*** Opening Dataset records ***

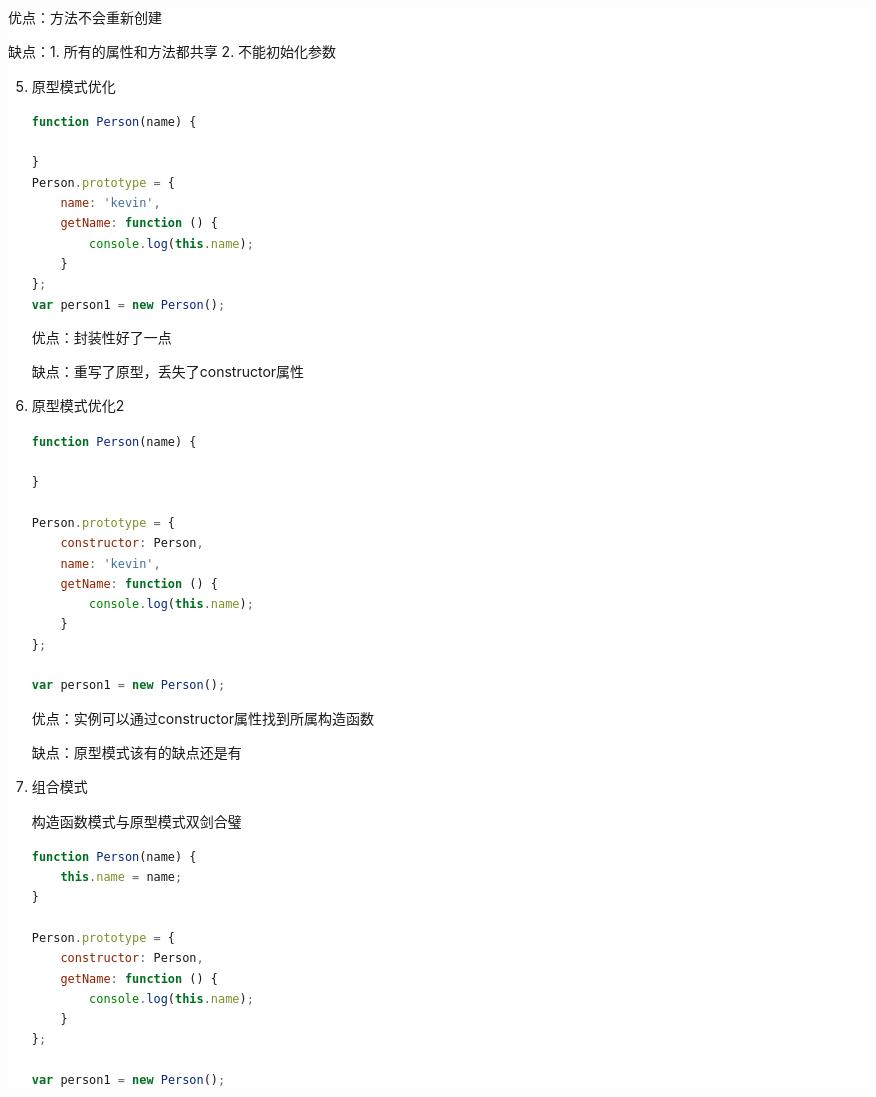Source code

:    优点：方法不会重新创建

   缺点：1. 所有的属性和方法都共享 2. 不能初始化参数

5. 原型模式优化

   ```javascript
   function Person(name) {
   
   }
   Person.prototype = {
       name: 'kevin',
       getName: function () {
           console.log(this.name);
       }
   };
   var person1 = new Person();
   ```

   优点：封装性好了一点

   缺点：重写了原型，丢失了constructor属性

6. 原型模式优化2

   ```javascript
   function Person(name) {
   
   }
   
   Person.prototype = {
       constructor: Person,
       name: 'kevin',
       getName: function () {
           console.log(this.name);
       }
   };
   
   var person1 = new Person();
   ```

   优点：实例可以通过constructor属性找到所属构造函数

   缺点：原型模式该有的缺点还是有

7. 组合模式

   构造函数模式与原型模式双剑合璧

   ```javascript
   function Person(name) {
       this.name = name;
   }
   
   Person.prototype = {
       constructor: Person,
       getName: function () {
           console.log(this.name);
       }
   };
   
   var person1 = new Person();
   ```

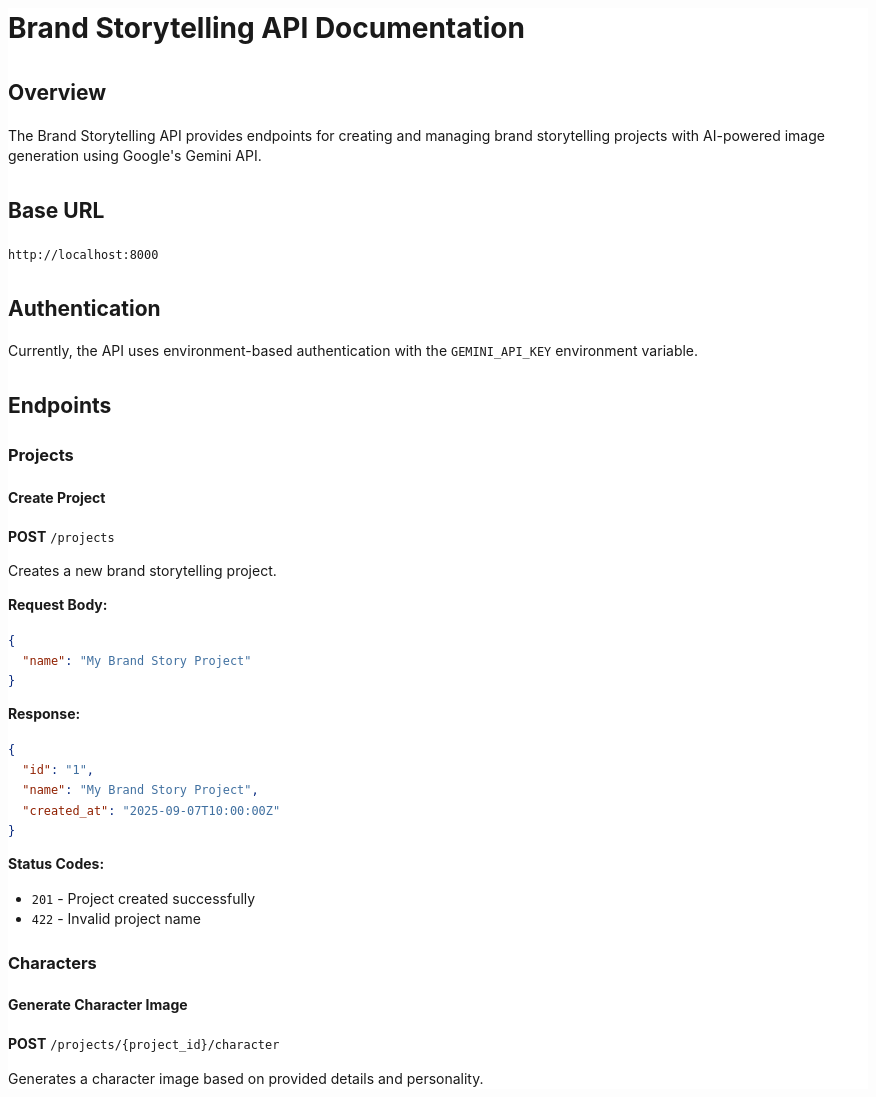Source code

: # Brand Storytelling API Documentation

## Overview
The Brand Storytelling API provides endpoints for creating and managing brand storytelling projects with AI-powered image generation using Google's Gemini API.

## Base URL
```
http://localhost:8000
```

## Authentication
Currently, the API uses environment-based authentication with the `GEMINI_API_KEY` environment variable.

## Endpoints

### Projects

#### Create Project
**POST** `/projects`

Creates a new brand storytelling project.

**Request Body:**
```json
{
  "name": "My Brand Story Project"
}
```

**Response:**
```json
{
  "id": "1",
  "name": "My Brand Story Project",
  "created_at": "2025-09-07T10:00:00Z"
}
```

**Status Codes:**
- `201` - Project created successfully
- `422` - Invalid project name

### Characters

#### Generate Character Image
**POST** `/projects/{project_id}/character`

Generates a character image based on provided details and personality.
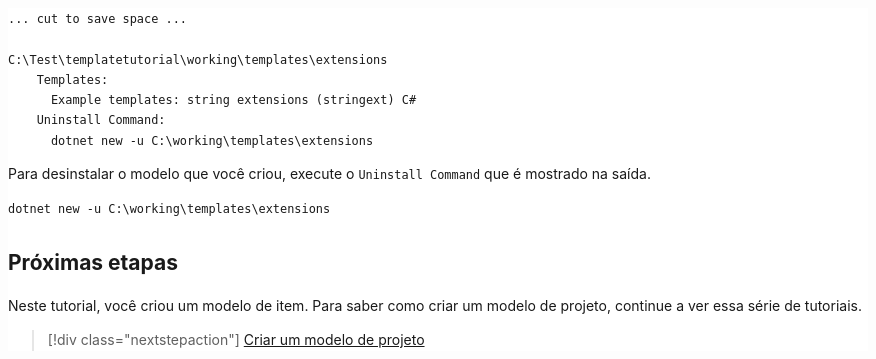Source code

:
 ```console
... cut to save space ...

C:\Test\templatetutorial\working\templates\extensions
    Templates:
      Example templates: string extensions (stringext) C#
    Uninstall Command:
      dotnet new -u C:\working\templates\extensions
```

Para desinstalar o modelo que você criou, execute o `Uninstall Command` que é mostrado na saída.

```dotnetcli
dotnet new -u C:\working\templates\extensions
```

## <a name="next-steps"></a>Próximas etapas

Neste tutorial, você criou um modelo de item. Para saber como criar um modelo de projeto, continue a ver essa série de tutoriais.

> [!div class="nextstepaction"]
> [Criar um modelo de projeto](cli-templates-create-project-template.md)
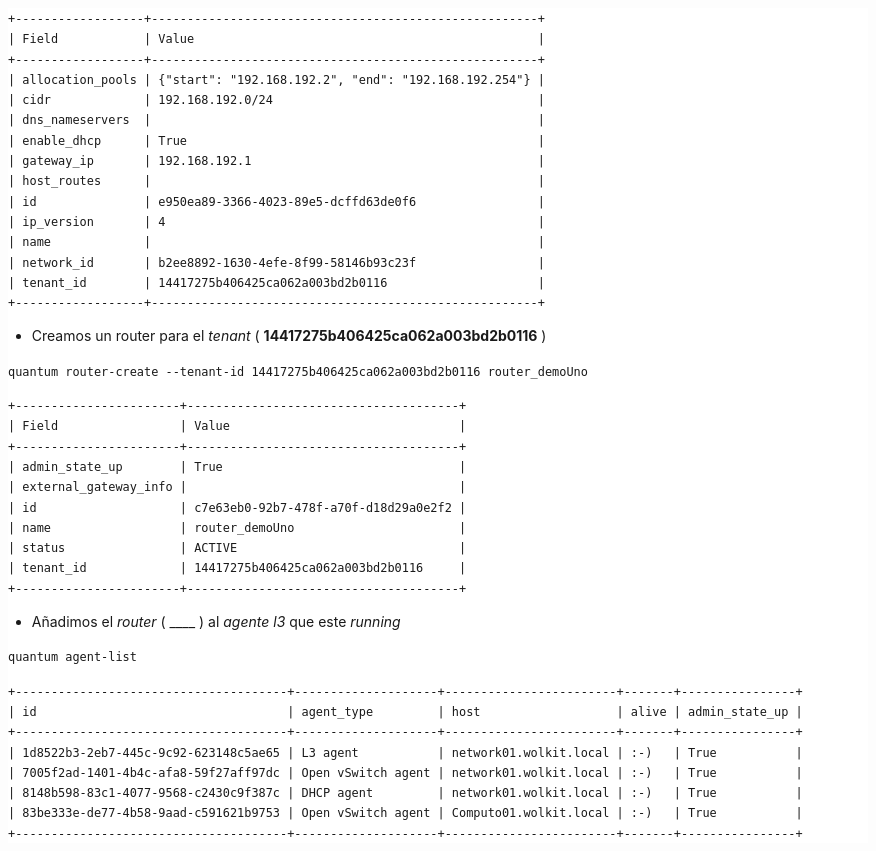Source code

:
 ```
+------------------+------------------------------------------------------+
| Field            | Value                                                |
+------------------+------------------------------------------------------+
| allocation_pools | {"start": "192.168.192.2", "end": "192.168.192.254"} |
| cidr             | 192.168.192.0/24                                     |
| dns_nameservers  |                                                      |
| enable_dhcp      | True                                                 |
| gateway_ip       | 192.168.192.1                                        |
| host_routes      |                                                      |
| id               | e950ea89-3366-4023-89e5-dcffd63de0f6                 |
| ip_version       | 4                                                    |
| name             |                                                      |
| network_id       | b2ee8892-1630-4efe-8f99-58146b93c23f                 |
| tenant_id        | 14417275b406425ca062a003bd2b0116                     |
+------------------+------------------------------------------------------+
```

* Creamos un router para el _tenant_ ( __14417275b406425ca062a003bd2b0116__ )

```
quantum router-create --tenant-id 14417275b406425ca062a003bd2b0116 router_demoUno
```

```
+-----------------------+--------------------------------------+
| Field                 | Value                                |
+-----------------------+--------------------------------------+
| admin_state_up        | True                                 |
| external_gateway_info |                                      |
| id                    | c7e63eb0-92b7-478f-a70f-d18d29a0e2f2 |
| name                  | router_demoUno                       |
| status                | ACTIVE                               |
| tenant_id             | 14417275b406425ca062a003bd2b0116     |
+-----------------------+--------------------------------------+
```

* Añadimos el _router_ ( ____ ) al _agente l3_ que este _running_

```
quantum agent-list 
```

```
+--------------------------------------+--------------------+------------------------+-------+----------------+
| id                                   | agent_type         | host                   | alive | admin_state_up |
+--------------------------------------+--------------------+------------------------+-------+----------------+
| 1d8522b3-2eb7-445c-9c92-623148c5ae65 | L3 agent           | network01.wolkit.local | :-)   | True           |
| 7005f2ad-1401-4b4c-afa8-59f27aff97dc | Open vSwitch agent | network01.wolkit.local | :-)   | True           |
| 8148b598-83c1-4077-9568-c2430c9f387c | DHCP agent         | network01.wolkit.local | :-)   | True           |
| 83be333e-de77-4b58-9aad-c591621b9753 | Open vSwitch agent | Computo01.wolkit.local | :-)   | True           |
+--------------------------------------+--------------------+------------------------+-------+----------------+
```

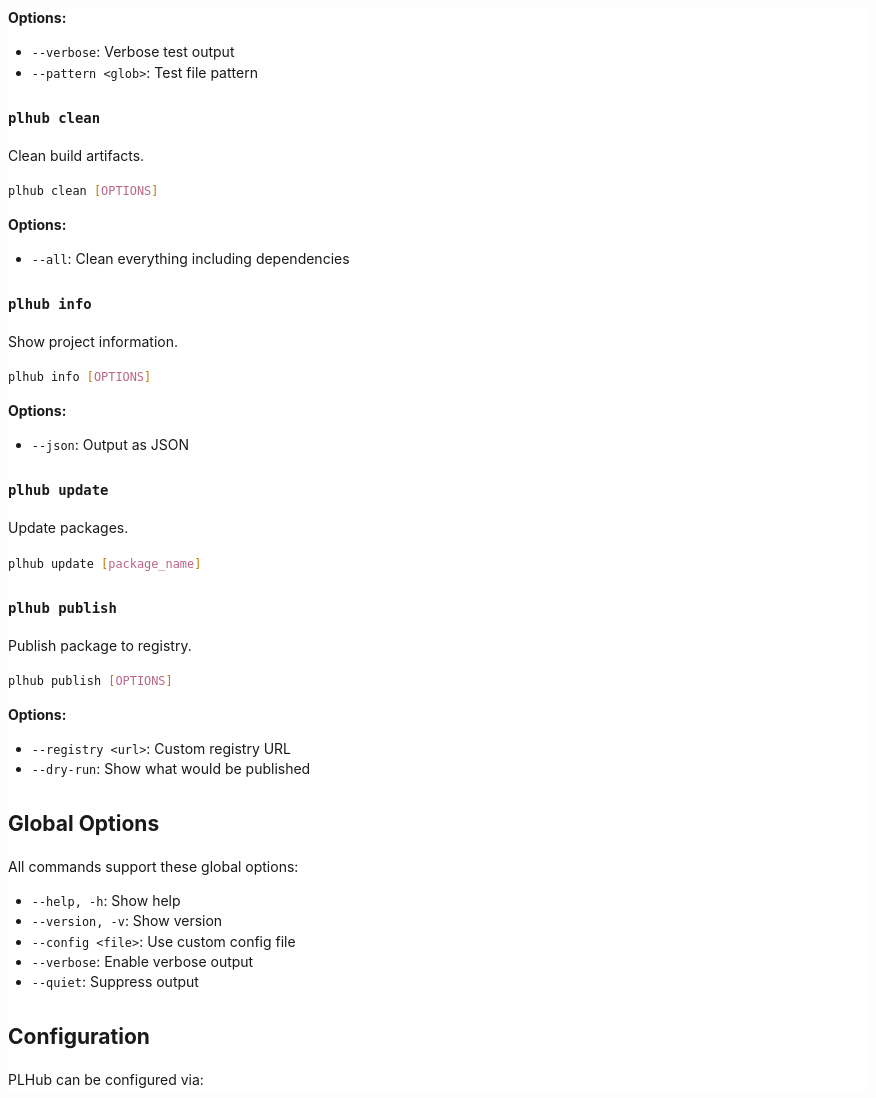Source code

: **Options:**
- `--verbose`: Verbose test output
- `--pattern <glob>`: Test file pattern

### `plhub clean`
Clean build artifacts.

```bash
plhub clean [OPTIONS]
```

**Options:**
- `--all`: Clean everything including dependencies

### `plhub info`
Show project information.

```bash
plhub info [OPTIONS]
```

**Options:**
- `--json`: Output as JSON

### `plhub update`
Update packages.

```bash
plhub update [package_name]
```

### `plhub publish`
Publish package to registry.

```bash
plhub publish [OPTIONS]
```

**Options:**
- `--registry <url>`: Custom registry URL
- `--dry-run`: Show what would be published

## Global Options

All commands support these global options:

- `--help, -h`: Show help
- `--version, -v`: Show version
- `--config <file>`: Use custom config file
- `--verbose`: Enable verbose output
- `--quiet`: Suppress output

## Configuration

PLHub can be configured via:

*** Closing Dataset records ***

• _Task instructions_:
Restate exactly each line of the data from the one bearing "Output as JSON" to the end, and add nothing.

• _Response below_:
- `--json`: Output as JSON

### `plhub update`
Update packages.

```bash
plhub update [package_name]
```

### `plhub publish`
Publish package to registry.

```bash
plhub publish [OPTIONS]
```

**Options:**
- `--registry <url>`: Custom registry URL
- `--dry-run`: Show what would be published

## Global Options

All commands support these global options:

- `--help, -h`: Show help
- `--version, -v`: Show version
- `--config <file>`: Use custom config file
- `--verbose`: Enable verbose output
- `--quiet`: Suppress output

## Configuration

PLHub can be configured via:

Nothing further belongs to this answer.